On the ball: Queenslander Gavin Fairfax keeps a close watch on the flight of his ball during the State of Origin battle at Coffs Harbour.
On the ball: Queenslander Gavin Fairfax keeps a close watch on the flight of his ball during the State of Origin battle at Coffs Harbour. Bruce Thomas

Festival of Golf a great hit

WITH the last divots replaced and the bunker sand raked back into place, Coffs Harbour Golf Club officials have had time to consider the success of the 60th Festival of Golf.

Golf coordinator and club marketing manager Clive Herring said the inaugural State Of Origin battle with Queensland was so successful it virtually demands a permanent place on the calendar.

“The winning trophy was presented to New South Wales captain Brett Drewitt by PGA life member Dave Mercer,” Herring said.

“Dave has kindly agreed to lend his name to the trophy and is very keen to return to Coffs Harbour next year and onwards.”

Adding to the lustre of the festival was having the North Coast Open again turn into a nail-biter with eventual champion Kyle Grant pulling out thrilling scores against Brett Drewitt over the last three holes.

“Kyle and Brett were level with three holes to play but Kyle bogeyd the 25th after fluffing a tricky downhill chip,” Herring said.

“He parred the last two holes and Brett, who was leading by one shot as he stood on the 26th, hit one of the biggest shanks with a 7-iron in tournament history.

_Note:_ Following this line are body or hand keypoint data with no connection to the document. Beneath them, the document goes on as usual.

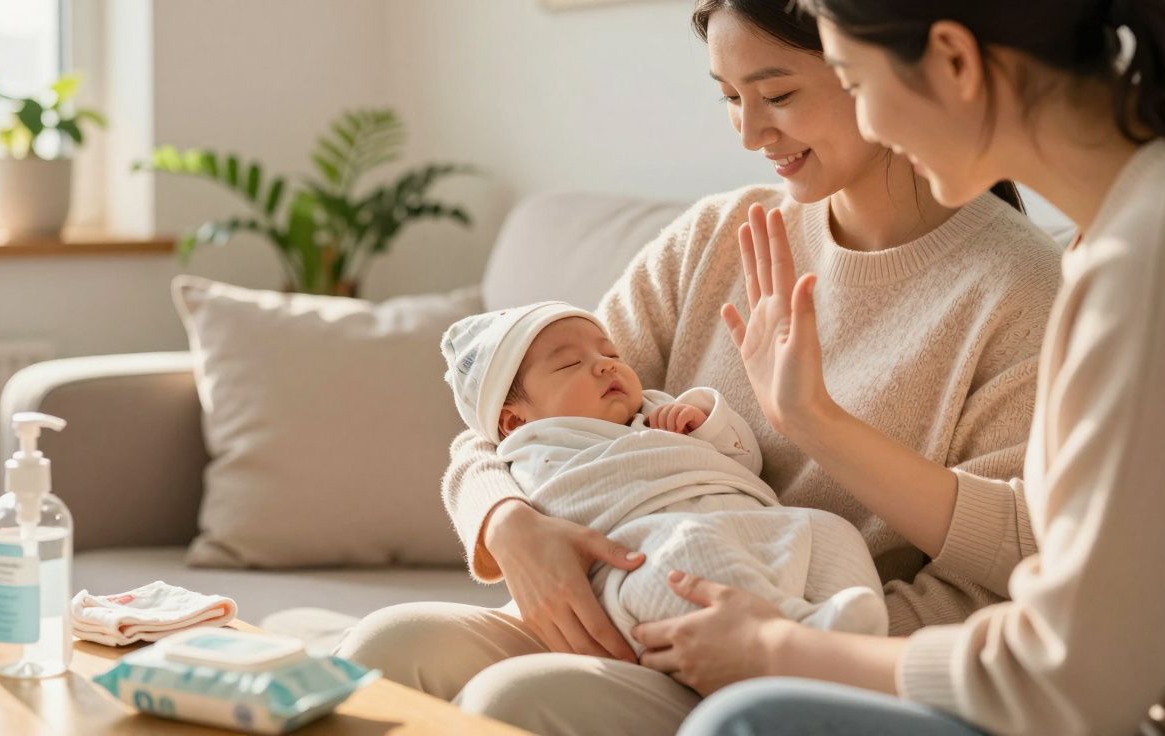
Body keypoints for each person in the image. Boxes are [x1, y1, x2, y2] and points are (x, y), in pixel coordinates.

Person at [334, 1, 1064, 732]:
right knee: (383, 649)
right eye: (728, 97)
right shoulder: (714, 236)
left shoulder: (1022, 290)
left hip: (794, 663)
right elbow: (511, 406)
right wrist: (507, 524)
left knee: (515, 703)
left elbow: (997, 582)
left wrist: (790, 641)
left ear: (870, 69)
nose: (749, 132)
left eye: (777, 95)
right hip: (614, 598)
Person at [675, 1, 1165, 734]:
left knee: (747, 720)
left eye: (855, 83)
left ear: (955, 62)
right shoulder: (1128, 234)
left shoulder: (1159, 260)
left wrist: (780, 649)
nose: (868, 128)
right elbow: (1045, 544)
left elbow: (1069, 683)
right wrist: (811, 420)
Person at [439, 302, 887, 655]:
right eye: (569, 364)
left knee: (830, 531)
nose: (604, 365)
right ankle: (798, 631)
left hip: (749, 524)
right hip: (642, 558)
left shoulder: (655, 411)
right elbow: (560, 509)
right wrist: (505, 521)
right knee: (687, 552)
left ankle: (854, 639)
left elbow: (745, 461)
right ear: (514, 422)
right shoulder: (536, 449)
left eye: (610, 353)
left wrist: (702, 423)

“All he could do was bump and run his second shot into a greenside bunker and hope for an up-and-down.

“He two-putted for a double and dropped one stroke behind with one hole to play.

“Next was a hooked drive on the final hole, meaning he had to play a punch shot through the trees to finish just short of the green.

“Finally, Brett needed to chip in to go into a play-off and it was a great chip when you come to mention it ... except it pulled up about 10 inches short of the hole.”

Herring has commended all participants on their behaviour and their demeanour over the final three days, when the building successes tempted all to become boisterous.

“They were well mannered and approachable and many members and visitors made comment to me of this,” he said.

“In particular, I must give young Kyle Grant a huge wrap after he took our local juniors under his wing and gave them more time than any.

“It was a remarkable sight to see all the kids mob him after he made a par on the final hole and he dead set must have felt like Nicklaus.”

Herring said the reunion dinner was also great night.

“The old boys certainly enjoyed themselves and some have not changed a bit,” he said.

“It was fantastic to have six life members of the PGA in the one room and especially moving to have Dan Cullen present at the age of 96 years.”